Are the MKV files opened by any programs like VLC?


----------



## hulivar (Dec 15, 2009)

*Re: Can't move mkv files to a different folder*

wow can't believe I figured this out. I finally found 1 help thread where someone suggested deleting DIVX from the computer. I did, and BAM IT UNLOCKS THEM FOR GOOD. Can transfer them to other folders, etc.

If you look around the internet most people offer very complicated fixes to this problem. Most of the time they say just offer an unlocker utility which does not help in moving the files because they lock back up if you don't delete them.

Anyway no it's not in use by vlc rofl...ty for the help though dude.

Hopefully more people see this because this has been buggen me for years.

There is a specific divx registry item you can delete to fix it but I opted for an uninstall.


----------



## Brewking (Feb 12, 2012)

Wow. This worked. I could not move or delete MKV files. After uninstalling the DIVX software, I can do what I like with them. Good work hulivar. This had me stumped for half a day.


----------



## Craddle (Jun 18, 2012)

*Re: Can't move mkv files to a different folder*



hulivar said:


> wow can't believe I figured this out. I finally found 1 help thread where someone suggested deleting DIVX from the computer. I did, and BAM IT UNLOCKS THEM FOR GOOD. Can transfer them to other folders, etc.

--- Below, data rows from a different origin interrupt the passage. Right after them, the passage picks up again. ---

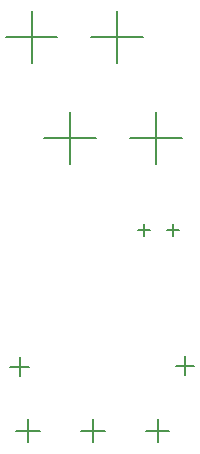
<source format=gbr>
G04*
G04 #@! TF.GenerationSoftware,Altium Limited,Altium Designer,23.4.1 (23)*
G04*
G04 Layer_Color=128*
%FSLAX44Y44*%
%MOMM*%
G71*
G04*
G04 #@! TF.SameCoordinates,01B2709E-CF7D-401B-80F6-C698A41CF17C*
G04*
G04*
G04 #@! TF.FilePolarity,Positive*
G04*
G01*
G75*
%ADD31C,0.1270*%
D31*
X98020Y387980D02*
X142020D01*
X120020Y365980D02*
Y409980D01*
X26020Y387980D02*
X70020D01*
X48020Y365980D02*
Y409980D01*
X59020Y303020D02*
X103020D01*
X81020Y281020D02*
Y325020D01*
X131020Y303020D02*
X175020D01*
X153020Y281020D02*
Y325020D01*
X30000Y109000D02*
X46000D01*
X38000Y101000D02*
Y117000D01*
X170000Y110000D02*
X186000D01*
X178000Y102000D02*
Y118000D01*
X90000Y55000D02*
X110000D01*
X100000Y45000D02*
Y65000D01*
X35250Y55000D02*
X55250D01*
X45250Y45000D02*
Y65000D01*
X144750Y55000D02*
X164750D01*
X154750Y45000D02*
Y65000D01*
X138000Y225000D02*
X148000D01*
X143000Y220000D02*
Y230000D01*
X163000Y225000D02*
X173000D01*
X168000Y220000D02*
Y230000D01*
M02*

</source>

I spent 2 hours searching for a way to delete an mkv file. I tried about dozen different methods. Including 2 "unlockers." None of which would delete the file. Thankfully, I finally came across this suggestion.

THANK YOU!!!:dance:


----------



## hulivar (Dec 15, 2009)

ty ty heh. Ya this problem had been bugging me for soooooooo long. Hopefully now when people google they find this thread.


----------



## tuangd (Aug 5, 2012)

I had the same problem, can't do anything with .mkv files, can't move, can't delete and can't unmount the drive with those files.
Thanks to this thread, the problem is solved!
I uninstall the DivX program and BAM! everything is fine now!:grin:

Thank you so so so much, you don't know how long I have been frustrated! :banghead:

:grin::grin::grin::grin::grin:


----------